5 Penyebab Ini Jadi Biang Kerok Warga Korsel Gak Mau Nikah
- ANTARA/Xinhua/Wang Jingqiang.
Seoul – Saat ini, semakin banyak orang yang memilih untuk tetap melajang. Bukan sedikit juga pasangan yang memilih untuk tidak memiliki anak, fenomena ini dapat diamati di berbagai negara, termasuk Korea Selatan (korsel).
Penyebabnya bervariasi, dan beberapa warga Korea Selatan telah berbagi pandangan mereka mengenai alasan di balik fenomena ini melalui artikel di laman US News. Berikut adalah beberapa di antaranya:
Seoul, Korea Selatan.
- KFA/Allkpop
1. Ketidakpastian pada Masa Depan
Banyak anak muda di Korea Selatan yang merasa bahwa zaman telah jauh berbeda. Tidak seperti saat era orangtua dan kakek-nenek mereka. Alasan tersebut pun membuat mereka merasa tidak wajib untuk berkeluarga.
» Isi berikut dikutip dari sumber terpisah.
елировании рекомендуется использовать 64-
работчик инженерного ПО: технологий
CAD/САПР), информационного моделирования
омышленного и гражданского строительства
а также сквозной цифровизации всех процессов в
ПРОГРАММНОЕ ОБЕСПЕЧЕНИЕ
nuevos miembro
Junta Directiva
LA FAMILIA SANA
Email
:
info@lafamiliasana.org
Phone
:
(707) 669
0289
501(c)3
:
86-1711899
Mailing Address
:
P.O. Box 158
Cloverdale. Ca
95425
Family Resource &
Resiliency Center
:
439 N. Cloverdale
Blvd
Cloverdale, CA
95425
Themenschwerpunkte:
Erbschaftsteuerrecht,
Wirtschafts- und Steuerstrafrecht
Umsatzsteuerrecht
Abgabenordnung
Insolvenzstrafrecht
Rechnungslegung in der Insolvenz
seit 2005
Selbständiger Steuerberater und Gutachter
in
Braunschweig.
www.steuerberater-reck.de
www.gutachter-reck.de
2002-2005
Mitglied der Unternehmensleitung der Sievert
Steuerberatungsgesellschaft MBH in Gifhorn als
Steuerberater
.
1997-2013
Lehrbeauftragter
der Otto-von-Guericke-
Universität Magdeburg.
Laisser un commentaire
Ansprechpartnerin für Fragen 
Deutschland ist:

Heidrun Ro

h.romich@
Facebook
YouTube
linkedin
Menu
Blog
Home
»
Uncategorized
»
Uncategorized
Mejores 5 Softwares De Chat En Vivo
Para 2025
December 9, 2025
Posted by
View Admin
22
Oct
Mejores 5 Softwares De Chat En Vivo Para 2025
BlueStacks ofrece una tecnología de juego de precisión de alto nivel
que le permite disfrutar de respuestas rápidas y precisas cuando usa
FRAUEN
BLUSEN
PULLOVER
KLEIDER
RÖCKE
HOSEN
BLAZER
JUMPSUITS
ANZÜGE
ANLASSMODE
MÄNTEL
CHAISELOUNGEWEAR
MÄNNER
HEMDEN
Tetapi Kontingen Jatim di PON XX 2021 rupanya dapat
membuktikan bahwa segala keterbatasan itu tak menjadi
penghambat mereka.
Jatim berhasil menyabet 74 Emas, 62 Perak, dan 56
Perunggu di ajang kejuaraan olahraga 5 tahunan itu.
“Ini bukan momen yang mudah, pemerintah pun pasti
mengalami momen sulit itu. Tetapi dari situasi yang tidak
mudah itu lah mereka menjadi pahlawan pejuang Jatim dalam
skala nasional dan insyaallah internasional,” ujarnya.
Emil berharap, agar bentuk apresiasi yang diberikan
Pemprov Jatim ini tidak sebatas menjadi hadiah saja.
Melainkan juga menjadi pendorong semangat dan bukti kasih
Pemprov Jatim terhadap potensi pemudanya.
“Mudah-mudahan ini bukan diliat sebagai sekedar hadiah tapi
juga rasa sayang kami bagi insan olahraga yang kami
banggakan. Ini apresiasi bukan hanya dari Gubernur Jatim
Hal itu lantaran ada ketidakpastian pada masa depan yang nyata dirasakan oleh mereka saat ini. Ketidakpastian itu mencakup pasar kerja yang suram, harga perumahan yang mahal, ketidaksetaraan gender dan sosial, tingkat mobilitas yang rendah, dan biaya besar untuk membesarkan anak-anak dalam budaya yang sangat kompetitif.
Tak berhenti di sana, banyak perempuan di Korea Selatan yang mengeluhkan budaya patriarki yang gigih dan memaksa mereka untuk berfokus pada pengasuhan anak sambil menanggung diskriminasi di tempat kerja.
2. Sulitnya Meniti Karier
Pendapat lain diungkapkan oleh ahli di Korea Institute of Child Care and Education, Choi Yoon Kyung. Menurut dia, banyak orang telah merasakan sulitnya masuk ke sekolah yang bagus dan mendapatkan pekerjaan yang layak.
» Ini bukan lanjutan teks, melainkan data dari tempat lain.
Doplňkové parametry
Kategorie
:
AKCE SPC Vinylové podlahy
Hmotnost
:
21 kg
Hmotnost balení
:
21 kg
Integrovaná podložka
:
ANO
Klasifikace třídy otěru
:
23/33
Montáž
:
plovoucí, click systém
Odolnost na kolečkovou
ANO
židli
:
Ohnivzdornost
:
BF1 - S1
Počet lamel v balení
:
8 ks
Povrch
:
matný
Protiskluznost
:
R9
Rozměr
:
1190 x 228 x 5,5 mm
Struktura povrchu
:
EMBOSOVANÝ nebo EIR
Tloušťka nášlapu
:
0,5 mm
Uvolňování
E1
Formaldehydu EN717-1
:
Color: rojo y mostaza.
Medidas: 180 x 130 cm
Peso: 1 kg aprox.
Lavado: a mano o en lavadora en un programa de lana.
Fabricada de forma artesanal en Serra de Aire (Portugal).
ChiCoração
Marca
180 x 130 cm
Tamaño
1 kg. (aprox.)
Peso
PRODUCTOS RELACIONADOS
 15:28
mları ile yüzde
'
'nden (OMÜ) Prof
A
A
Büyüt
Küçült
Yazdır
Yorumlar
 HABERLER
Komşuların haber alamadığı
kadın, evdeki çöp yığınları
Alhasil, banyak dari mereka yang merasa tidak bahagia jika harus menikah dan memiliki anak. Choi mengungkapkan bahwa Korea Selatan telah gagal membangun program kesejahteraan sejak tahun 1960-1980an.
3. Bukan Tempat yang Tepat untuk Membesarkan Anak
Seoul, Korea Selatan
- unsplash,com
Seorang desain grafis Kang Han Byeol (33) memutuskan untuk tetap melajang. Hal ini lantaran menurutnya, Korea Selatan bukanlah tempat yang tepat untuk membesarkan anak.
Kang Han merujuk pada kefrustrasian terhadap ketidaksetaraan gender, kejahatan seks secara digital, dan budaya yang mengabaikan mereka untuk mendorong keadilan sosial.
"Saya dapat mempertimbangkan pernikahan saat masyarakat kita sudah menjadi lebih sehat dan punya status yang lebih setara bagi perempuan dan laki-laki," ujar Kang Han.